Understanding the Mechanistic Pathways of Layered Oxide Cathode Synthesis for Sodium-Ion Batteries
Promi, Anika Tabassum (Virginia Tech, 2025-12-16)
Sodium-ion batteries (SIBs) offer cost-effective and earth-abundant complementary technology to lithium-based systems, positioning them as promising candidates for large-scale energy storage to meet the world's exponentially growing energy demands. This dissertation investigates the interconnected roles of precursor chemistry, interfacial solid-liquid interactions, and calcination pathways involved in the synthesis of Ni-Fe-Mn –based layered oxide cathodes for sodium-ion batteries. It begins by examining equimolar Ni-Fe-Mn hydroxide precursors synthesized byammonia- and citrate-based co-precipitation routes, comparing their morphological control, stoichiometric accuracy, and structural homogeneity under varying reaction conditions. Motivated by the challenges observed in synthesis, the second study shifts focus to a fundamental investigation of metal–ligand interactions at the solid–liquid interface.
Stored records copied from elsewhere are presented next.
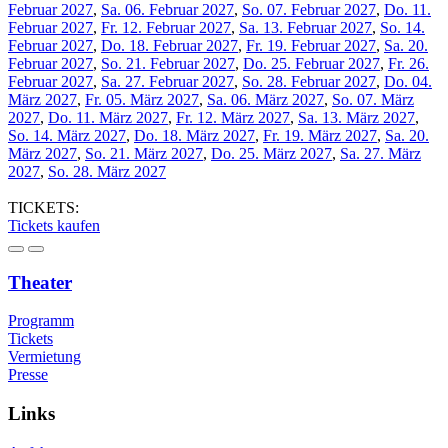
Februar 2027
,
Sa. 06. Februar 2027
,
So. 07. Februar 2027
,
Do. 11.
Februar 2027
,
Fr. 12. Februar 2027
,
Sa. 13. Februar 2027
,
So. 14.
Februar 2027
,
Do. 18. Februar 2027
,
Fr. 19. Februar 2027
,
Sa. 20.
Februar 2027
,
So. 21. Februar 2027
,
Do. 25. Februar 2027
,
Fr. 26.
Februar 2027
,
Sa. 27. Februar 2027
,
So. 28. Februar 2027
,
Do. 04.
März 2027
,
Fr. 05. März 2027
,
Sa. 06. März 2027
,
So. 07. März
2027
,
Do. 11. März 2027
,
Fr. 12. März 2027
,
Sa. 13. März 2027
,
So. 14. März 2027
,
Do. 18. März 2027
,
Fr. 19. März 2027
,
Sa. 20.
März 2027
,
So. 21. März 2027
,
Do. 25. März 2027
,
Sa. 27. März
2027
,
So. 28. März 2027
TICKETS:
Tickets kaufen
Theater
Programm
Tickets
Vermietung
Presse
Links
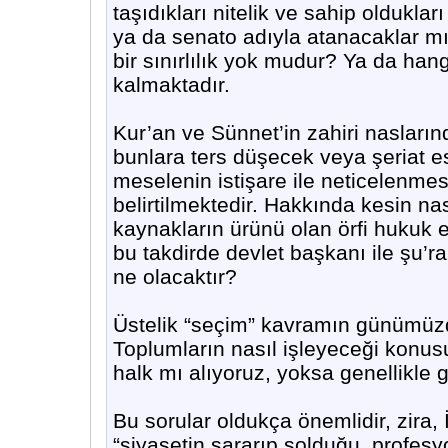
taşıdıkları nitelik ve sahip oldukla
ya da senato adıyla atanacaklar mı
bir sınırlılık yok mudur? Ya da han
kalmaktadır.
Kur’an ve Sünnet’in zahiri nasları
bunlara ters düşecek veya şeriat es
meselenin istişare ile neticelenmes
belirtilmektedir. Hakkında kesin n
kaynakların ürünü olan örfi hukuk es
bu takdirde devlet başkanı ile şu’ra
ne olacaktır?
Üstelik “seçim” kavramın günümüzde
Toplumların nasıl işleyeceği konusu
halk mı alıyoruz, yoksa genellikle
Bu sorular oldukça önemlidir, zira, İ
“siyasetin sararıp solduğu, profesy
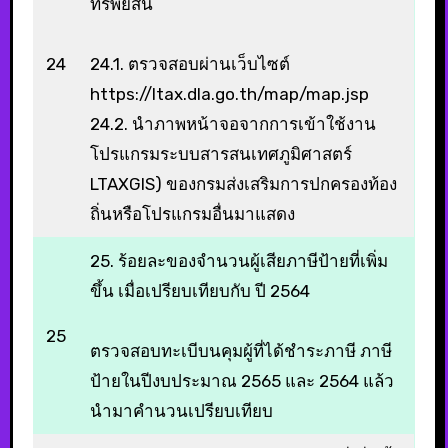
ทรัพย์สิน
24
24.1. ตรวจสอบผ่านเว็บไซต์
https://ltax.dla.go.th/map/map.jsp
24.2. นำภาพหน้าจอจากการเข้าใช้งาน
โปรแกรมระบบสารสนเทศภูมิศาสตร์
LTAXGIS) ของกรมส่งเสริมการปกครองท้อง
ถิ่นหรือโปรแกรมอื่นมาแสดง
25. ร้อยละของจำนวนผู้เสียภาษีป้ายที่เพิ่ม
ขึ้น เมื่อเปรียบเทียบกับ ปี 2564
25
ตรวจสอบทะเบีบนคุมผู้ที่ได้ชำระภาษี ภาษี
ป้ายในปีงบประมาณ 2565 และ 2564 แล้ว
นำมาคำนวนเปรียบเทียบ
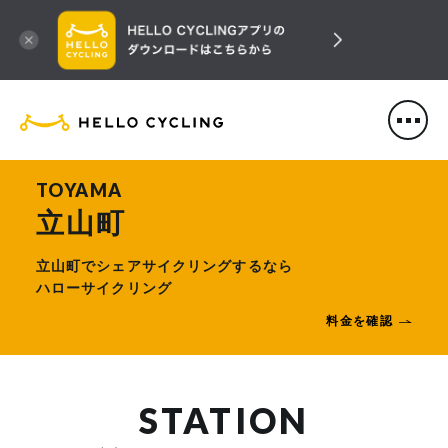
HELLO CYCLING（ハローサ
TOYAMA
立山町
立山町でシェアサイクリングするなら
ハローサイクリング
料金を確認
STATION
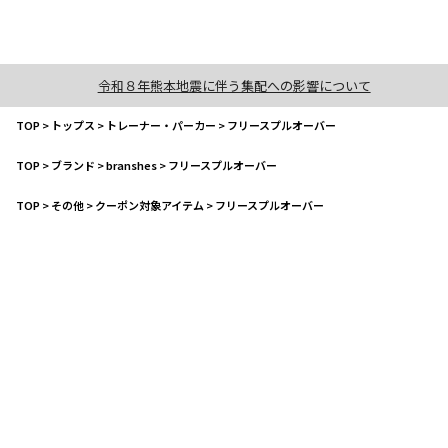
令和８年熊本地震に伴う集配への影響について
TOP
>
トップス
>
トレーナー・パーカー
>
フリースプルオーバー
TOP
>
ブランド
>
branshes
>
フリースプルオーバー
TOP
>
その他
>
クーポン対象アイテム
>
フリースプルオーバー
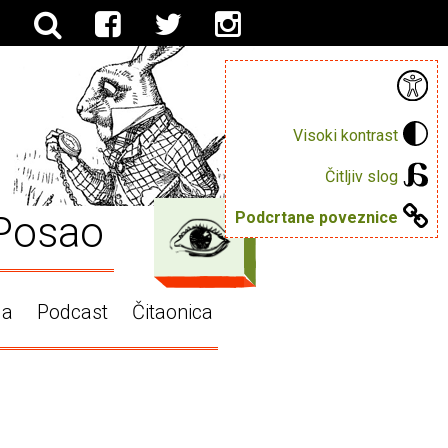
Visoki kontrast
Čitljiv slog
Posao
Podcrtane poveznice
ga
Podcast
Čitaonica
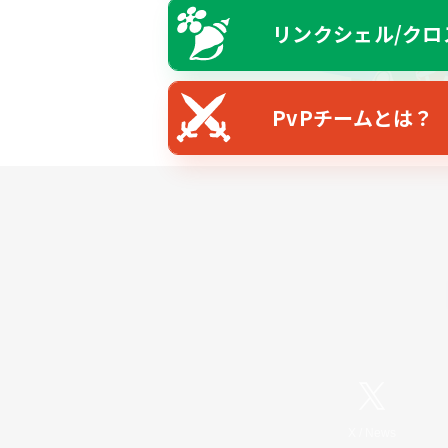
リンクシェル/クロ
PvPチームとは？
X
/
News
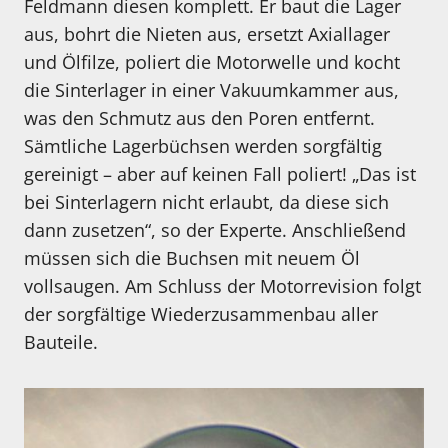
Feldmann diesen komplett. Er baut die Lager
aus, bohrt die Nieten aus, ersetzt Axiallager
und Ölfilze, poliert die Motorwelle und kocht
die Sinterlager in einer Vakuumkammer aus,
was den Schmutz aus den Poren entfernt.
Sämtliche Lagerbüchsen werden sorgfältig
gereinigt – aber auf keinen Fall poliert! „Das ist
bei Sinterlagern nicht erlaubt, da diese sich
dann zusetzen“, so der Experte. Anschließend
müssen sich die Buchsen mit neuem Öl
vollsaugen. Am Schluss der Motorrevision folgt
der sorgfältige Wiederzusammenbau aller
Bauteile.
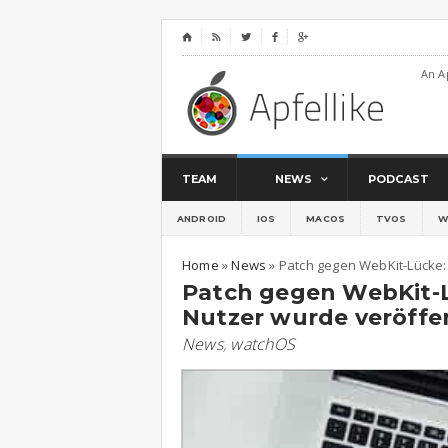
⌂




An A
TEAM
NEWS
PODCAST
ANDROID
IOS
MACOS
TVOS
W
Home
»
News
»
Patch gegen WebKit-Lücke: 
Patch gegen WebKit-Lü
Nutzer wurde veröffen
News
,
watchOS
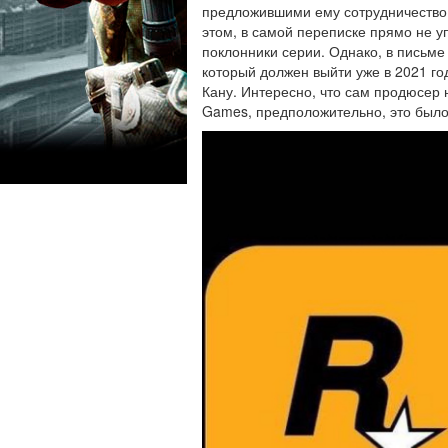
предложившими ему сотрудничество 
этом, в самой переписке прямо не у
поклонники серии. Однако, в письме
который должен выйти уже в 2021 год
Кану. Интересно, что сам продюсер н
Games, предположительно, это было 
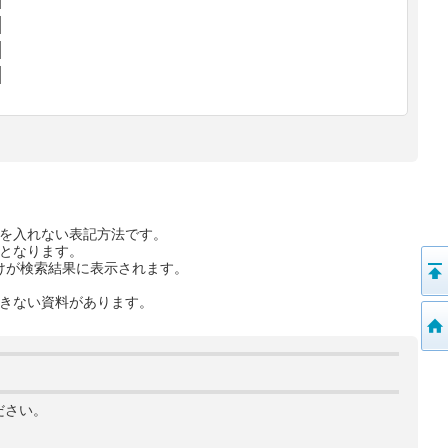
を入れない表記方法です。
となります。
けが検索結果に表示されます。
きない資料があります。
ださい。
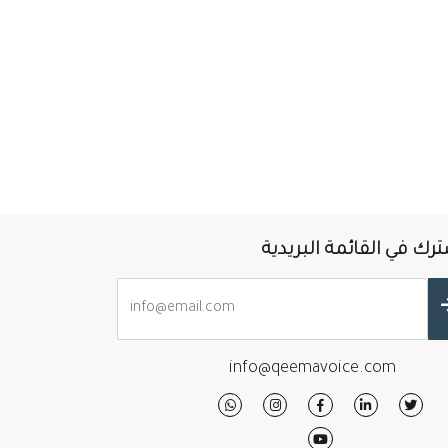
رك في القائمة البريدية
info@qeemavoice.com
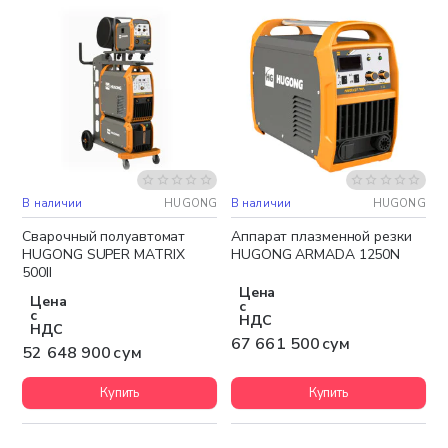
В наличии
HUGONG
В наличии
HUGONG
Бесплатная доставка
Бесплатная доставка
Сварочный полуавтомат
Аппарат плазменной резки
HUGONG SUPER MATRIX
HUGONG ARMADA 1250N
500II
Цена
Цена
с
с
НДС
НДС
67 661 500 сум
52 648 900 сум
Купить
Купить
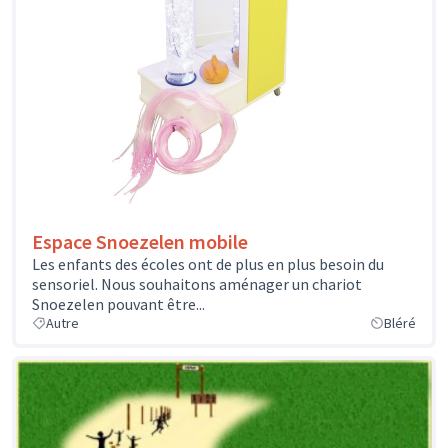
Espace Snoezelen mobile
Les enfants des écoles ont de plus en plus besoin du
sensoriel. Nous souhaitons aménager un chariot
Snoezelen pouvant être...
Autre
Bléré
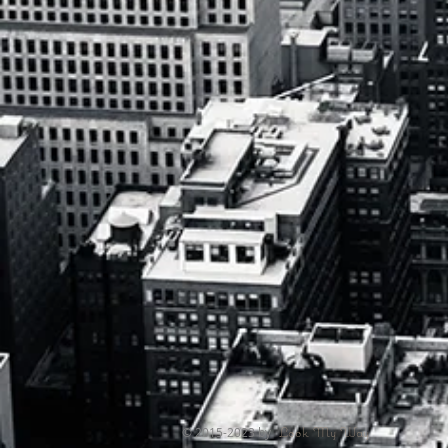
Look My Way
© 2015-2023 by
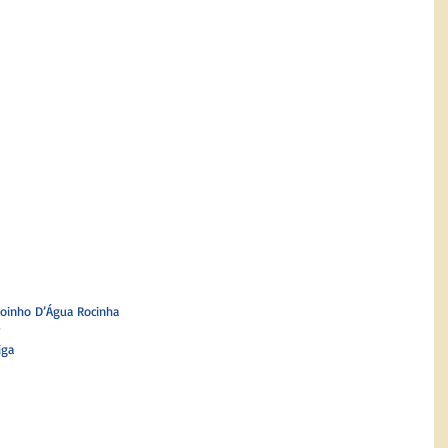
oinho D’Água Rocinha 
iga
Using in-situ synchrotron X-ray fluorescence microscopy and statistical modeling, we quantify how pH and metal identity influence interfacial dissolution-redeposition dynamics of multiple transition metals in alkaline media and reveal metal-specific spatial–temporal trends within multicomponent systems.Subsequent chapters shift focus to the high-temperature solid-state transformation of these precursors into NaNi1/3Fe1/3Mn1/3O2 cathodes. First, we analyze the mechanistic reaction pathway of sodium carbonate-based calcination, identifying key stages of precursor dehydration, major intermediate formation, and grain growth behavior. We then systematically investigate how variations in precursor design route and sodium source influence calcination behavior, demonstrating that structural and morphological differences govern distinct phase evolution pathways, ranging from topotactic transformations to complex multistep transformation. Finally, we extend this methodology to Mn-rich systems for P2-type sodium layered oxides, demonstrating that citrate-based strategies can yield favorable particle morphologies across a range of manganese-rich compositions, despite challenges associated with Mn precipitation. Across these studies, we establish a framework for linking precursor synthesis to downstream calcination outcomes, offering new insights into optimizing reaction parameters for more efficient synthesis of sodium-ion layered oxide cathodes.